SLURM is a queue management system replacing the commercial LSF scheduler as the job manager on UAHPC.
SLURM is similar to LSF – below is a quick reference from HPC Wales comparing commands between the two. For those of you coming from an environment with a different scheduler or wanting more details, see this pdf for a comparison of commands between PBS/Torque, SLURM, LSF, SGE, and LoadLeveler: Scheduler Commands Cheatsheet
More documentation can be found at the SLURM website.

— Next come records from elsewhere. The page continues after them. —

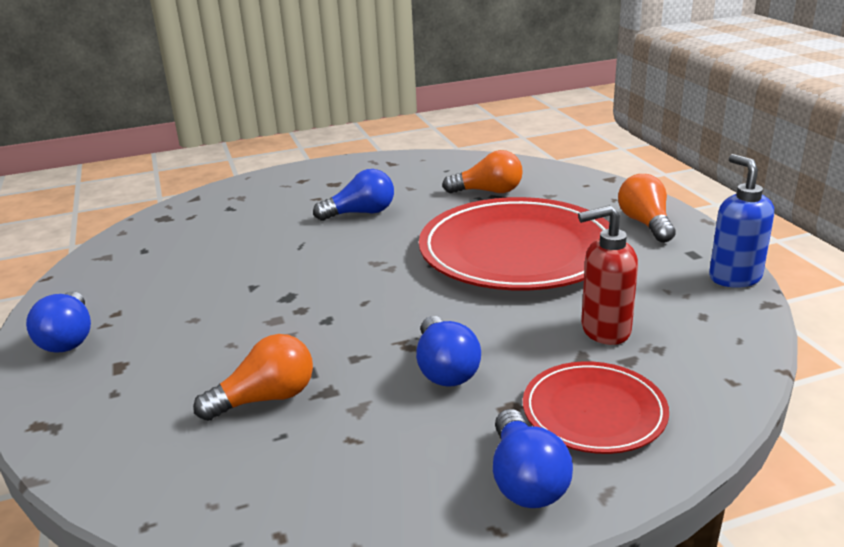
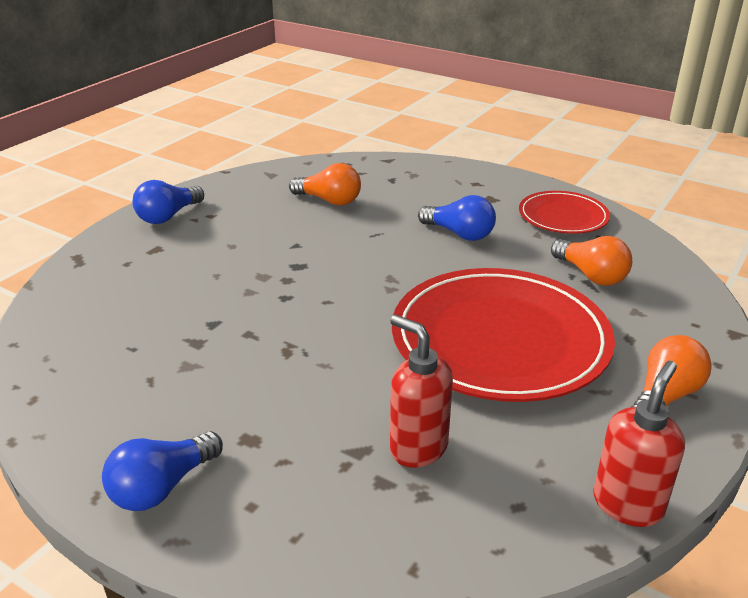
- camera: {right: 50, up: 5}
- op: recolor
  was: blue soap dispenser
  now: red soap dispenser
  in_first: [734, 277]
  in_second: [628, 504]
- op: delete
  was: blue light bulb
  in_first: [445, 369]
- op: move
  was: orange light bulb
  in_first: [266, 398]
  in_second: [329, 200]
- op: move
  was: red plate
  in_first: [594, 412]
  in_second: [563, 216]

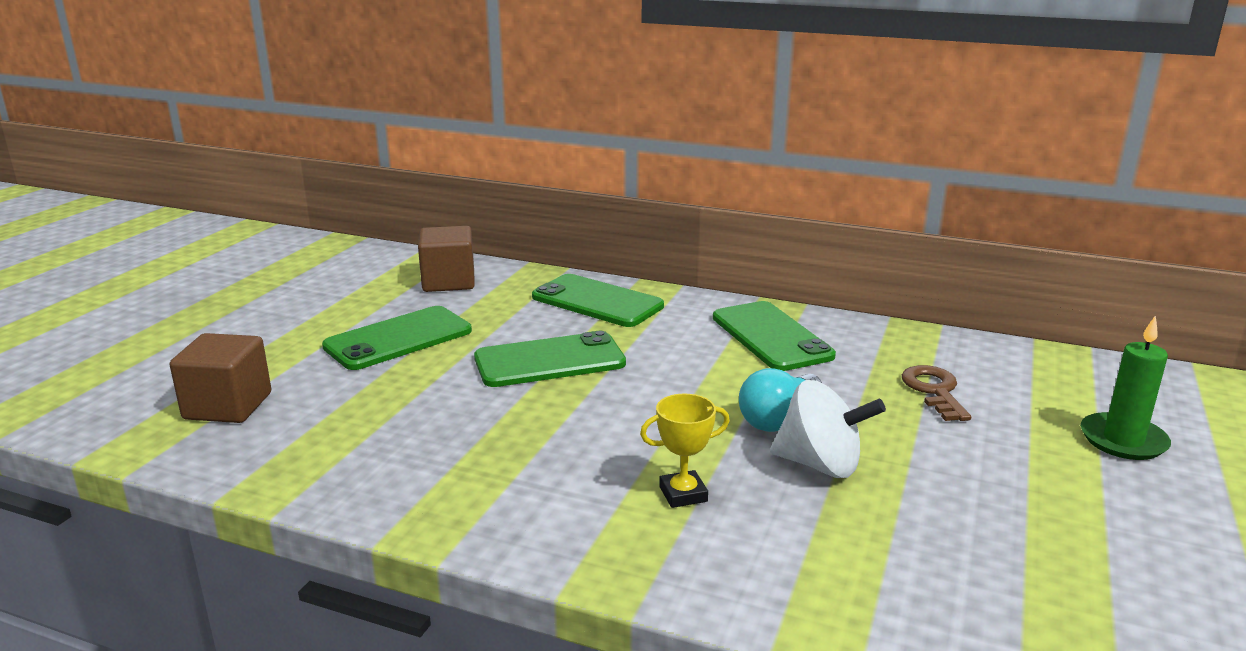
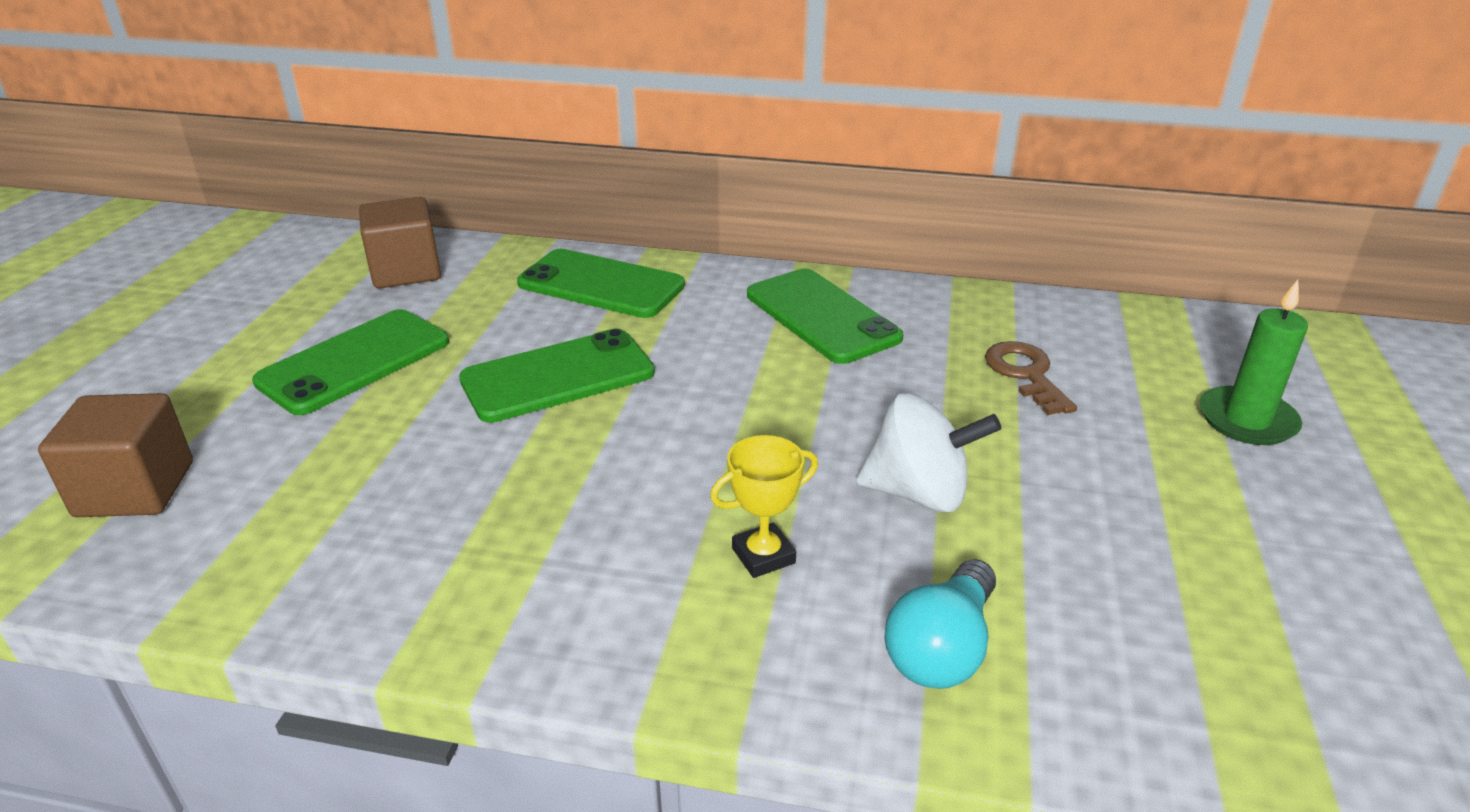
- camera: {right: -10, up: 10}
- op: move
  was: turquoise light bulb
  in_first: [779, 419]
  in_second: [941, 648]

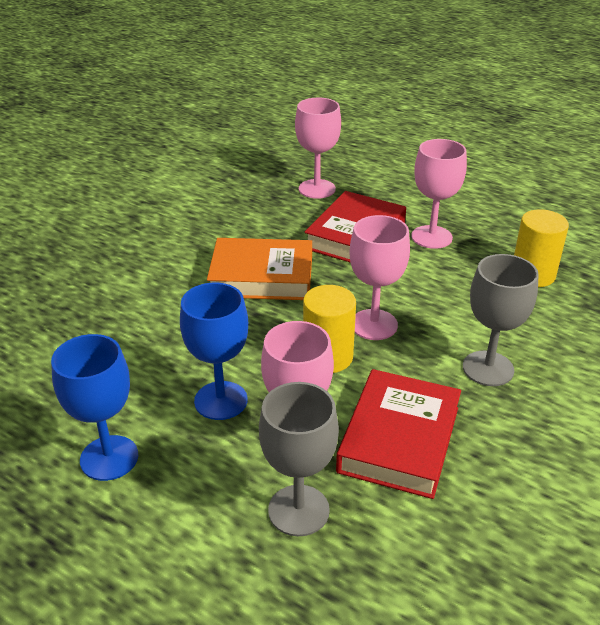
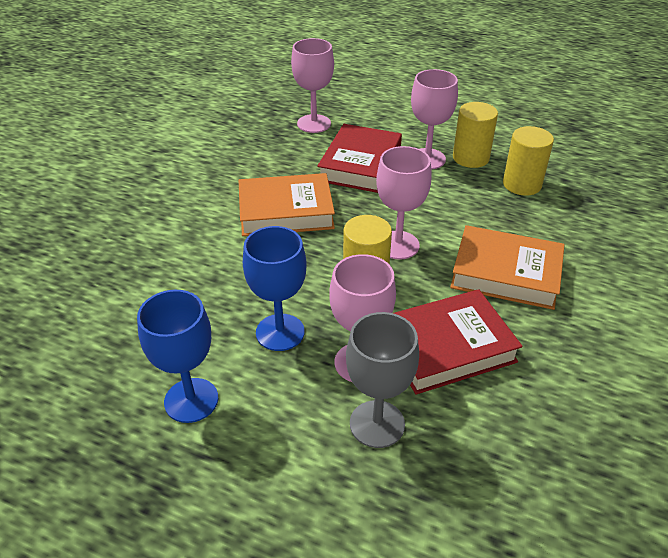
- camera: {right: -10, up: 5}
- op: replace
  was: grey goblet
  now: orange book
  in_first: [488, 368]
  in_second: [506, 273]
- op: rotate
  was: red book
  in_first: [399, 439]
  in_second: [447, 347]
  clockwise: 60
- op: insert
  now: yellow cylinder
  in_second: [470, 158]

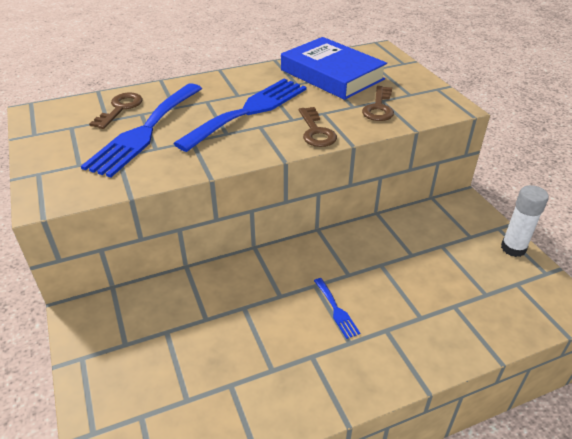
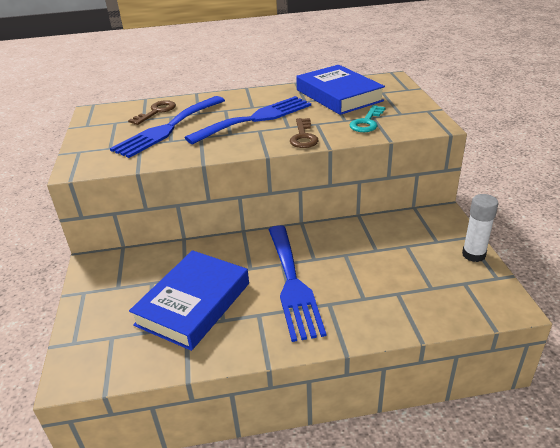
- camera: {right: 15, up: -5}
- op: recolor
  was: brown key
  now: turquoise key
  in_first: [379, 107]
  in_second: [367, 122]
- op: resize
  was: blue fork
  in_first: [336, 310]
  in_second: [292, 284]
  ratio: 2.45
- op: insert
  now: blue book
  in_second: [193, 304]

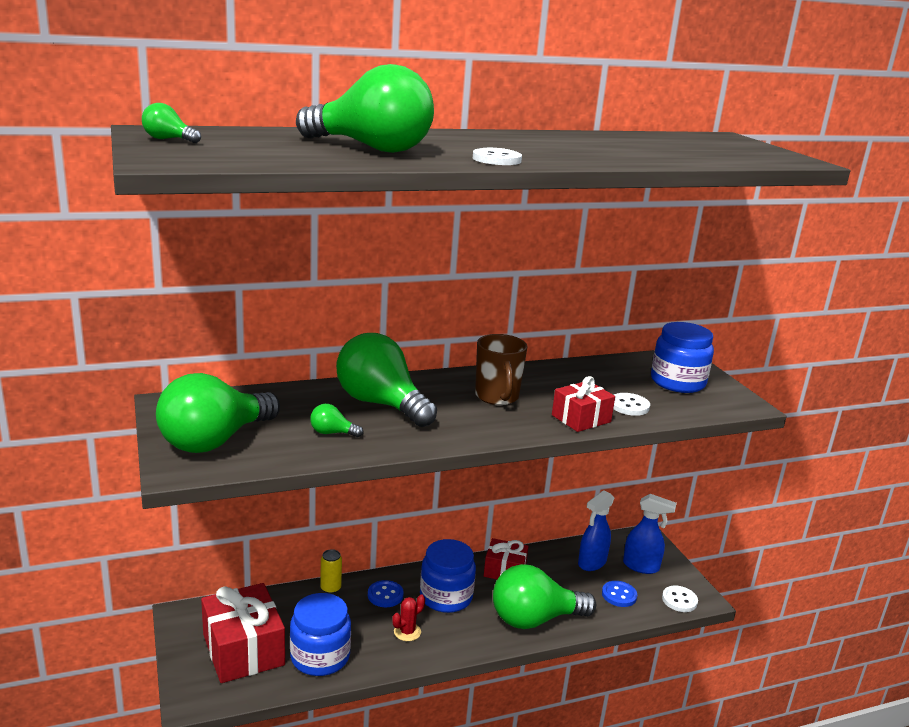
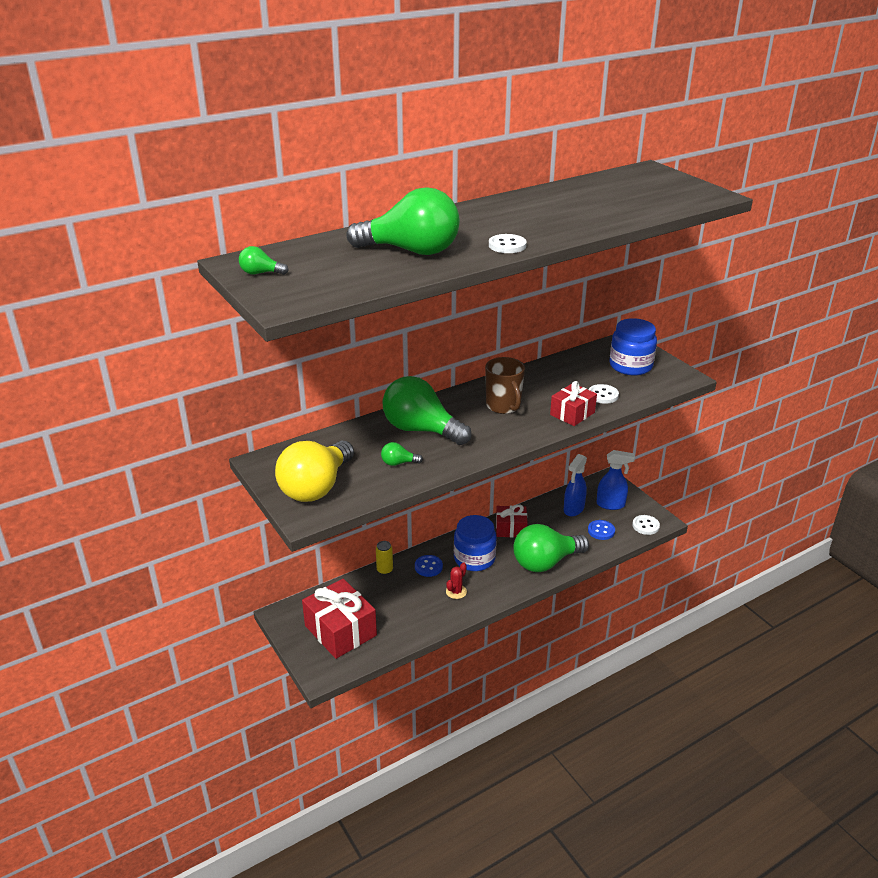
- camera: {right: -10, up: 10}
- op: recolor
  was: green light bulb
  now: yellow light bulb
  in_first: [214, 441]
  in_second: [316, 487]
- op: delete
  was: blue jar
  in_first: [320, 657]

LSF to Slurm Quick Reference
Commands
LSF | Slurm | Description |
---|---|---|
bsub < script_file | sbatch script_file | Submit a job from script_file |
bkill 123 | scancel 123 | Cancel job 123 |
bjobs | squeue orslurmtop | List user’s pending and running jobs |
bqueues | sinfo | Cluster status with partition (queue) list |
bqueues | sinfo -s | With ‘-s’ a summarised partition list, which is shorter and simpler to interpret. |
Job Specification
LSF | Slurm | Description |
---|---|---|
#BSUB | #SBATCH | Scheduler directive |
-q queue_name | -p main --qos queue_name or -p owners --qos queue_name | Queue to ‘queue_name’ |
-n 64 | -n 64 | Processor count of 64 |
-W [hh:mm:ss] | -t [minutes] or -t [days-hh:mm:ss] | Max wall run time |
-o file_name | -o file_name | STDOUT output file |
-e file_name | -e file_name | STDERR output file |
-oo file_name | -o file_name --open-mode=append | Append to output file |
-J job_name | --job-name=job_name | Job name |
-M 128 | --mem-per-cpu=128M or --mem-per-cpu=2G | Memory requirement |
-R "span[ptile=16]" | --tasks-per-node=16 | Processes per node |
-P proj_code | --account=proj_code | Project account to charge job to |
-J "job_name[array_spec]" | --array=array_spec | Job array declaration |
Job Environment Variables
LSF | Slurm | Description |
---|---|---|
$LSB_JOBID | $SLURM_JOBID | Job ID |
$LSB_SUBCWD | $SLURM_SUBMIT_DIR | Submit directory |
$LSB_JOBID | $SLURM_ARRAY_JOB_ID | Job Array Parent |
$LSB_JOBINDEX | $SLURM_ARRAY_TASK_ID | Job Array Index |
$LSB_SUB_HOST | $SLURM_SUBMIT_HOST | Submission Host |
$LSB_HOSTS $LSB_MCPU_HOST | $SLURM_JOB_NODELIST | Allocated compute nodes |
$LSB_DJOB_NUMPROC | $SLURM_NTASKS (mpirun can automatically pick this up from Slurm, it does not need to be specified) | Number of processors allocated |
$SLURM_JOB_PARTITION | Queue |